4857 sayılı İş Kanunu’nun 64.maddesine göre “zorunlu nedenlerle işin durması, ulusal bayram ve genel tatillerden önce veya sonra işyerinin tatil edilmesi veya benzer nedenlerle işyerinde normal çalışma sürelerinin önemli ölçüde altında çalışılması veya tamamen tatil edilmesi ya da işçinin talebi ile kendisine izin verilmesi hallerinde, işveren iki ay içinde çalışılmayan süreler için telafi çalışması yaptırabilir. Bu çalışmalar fazla çalışma veya fazla sürelerle çalışma sayılmaz. Telafi çalışmaları, günlük en çok çalışma süresini aşmamak koşulu ile günde üç saatten fazla olamaz. Tatil günlerinde telafi çalışması yaptırılamaz”.

İşçi 4857 sayılı İş Kanundaki koşullara göre işveren tarafından karar verilen bir telafi çalışmasını yapmakla yükümlüdür. Çünkü İş Kanunu m.64/1’de, “işveren… çalışılmayan süreler için telafi çalışması yaptırabilir.” Şeklindeki telafi çalışması uygulamasını işverenin takdirine bırakmıştır. Dolayısıyla işverenin telafi çalışması yaptıracağı zaman işçiden onay almasına gerek yoktur. Telafi çalışmasına katılmak istemeyen işçi, işi ifa borcuna aykırı davrandığından İş K. m25/II (h) fıkrasına göre, iş sözleşmesi işveren tarafından haklı nedenle feshedilebilir (Mollamahmutoğlu, Astarlı, Baysal, İş Hukuku, s.1280).

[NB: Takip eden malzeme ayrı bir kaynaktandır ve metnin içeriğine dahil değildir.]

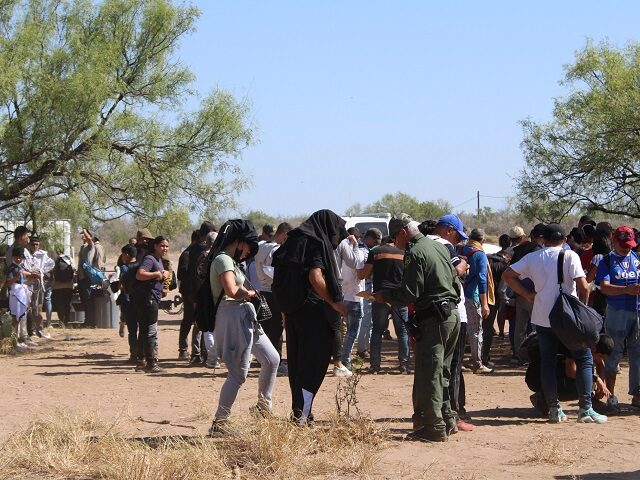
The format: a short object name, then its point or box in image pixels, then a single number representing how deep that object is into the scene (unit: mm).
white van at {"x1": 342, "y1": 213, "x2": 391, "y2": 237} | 22594
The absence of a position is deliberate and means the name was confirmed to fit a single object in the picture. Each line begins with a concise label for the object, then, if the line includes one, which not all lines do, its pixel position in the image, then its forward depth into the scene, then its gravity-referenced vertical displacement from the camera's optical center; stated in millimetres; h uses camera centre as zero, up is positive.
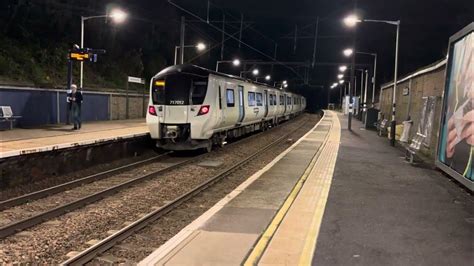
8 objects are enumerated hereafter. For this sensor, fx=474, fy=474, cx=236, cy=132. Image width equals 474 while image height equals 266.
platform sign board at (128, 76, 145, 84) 26703 +770
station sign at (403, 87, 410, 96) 20673 +605
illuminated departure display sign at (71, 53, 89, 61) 21711 +1581
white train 14828 -386
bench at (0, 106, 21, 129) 17984 -1008
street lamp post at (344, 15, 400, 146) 19797 +1143
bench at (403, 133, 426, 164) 14145 -1267
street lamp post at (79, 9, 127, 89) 23361 +3808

Yargıtay’a göre de “Dosya içeriğine göre dava konusu işyerinde haftanın 5 günü çalışma yapıldığı Cumartesi günü akdi tatil, Pazar gününün ise hafta tatili olarak kullanıldığı anlaşılmaktadır. Davalı işveren, piyasadaki döviz kurlarının ani dalgalanması ve buna bağlı olarak fiyat oluşmaması, sipariş alınamaması nedeniyle 2006 Haziran sonu ve Temmuz ayının ilk günlerinde işin tatil edilmesi zorunluluğunu doğurduğunu, bu nedenle müteakip aylarda Cumartesi günlerinde çalışma yapılacağını işçilere önceden duyurmuştur. Tanık anlatımlarına göre davacının birkaç Cumartesi günü 08.00-19.00 saatleri arasında çalıştıktan sonra 26.8.2006 Cumartesi gününde çalışmak istememiş ve iş sözleşmesi bu nedenle feshedilmiştir. Ancak Cumartesi günü dava konusu işyeri bakımından tatil günü olduğu gibi, telafi çalışması olduğu belirtilen çalışmanın da günde 3 saatten fazla yapıldığı anlaşılmaktadır. Bu durumda davacının çalışmak istememesi Yukarıda belirtilen hükümlere uygun düşmektedir. Mevcut olgulara göre feshin haklı veya geçerli nedene dayandığını kabul etmek mümkün görülmediğinden mahkemece davanın kabulü yerine yazılı şekilde reddi hatalı olmuştur”. (Y9HD.17.3.2008 T., E.2007/27667/11104 K.2008/5298 Legalbank).

Sonuç olarak, 4857 sayılı Kanunda telafi çalışmasının sadece tatil günlerinde yaptırılamayacağı belirtilmiş, tatil gününün kanuni ya da akdi olduğuna değinilmemiştir (m.64/2). Dolayısıyla haftanın beş günü çalışılan işyerlerinde cumartesi günü akdi tatil ise, bu günler de telafi çalışması yaptırılamaz. Yargıtay’ın aynı yönde verdiği kararında da “dava konusu işyerinde haftanın beş günü çalışma yapıldığı cumartesi günü akdi tatil, pazar gününün ise hafta tatili olarak kullanıldığı anlaşıldığından bu günlerde telafi çalışması yaptırılamaz” denilmektedir.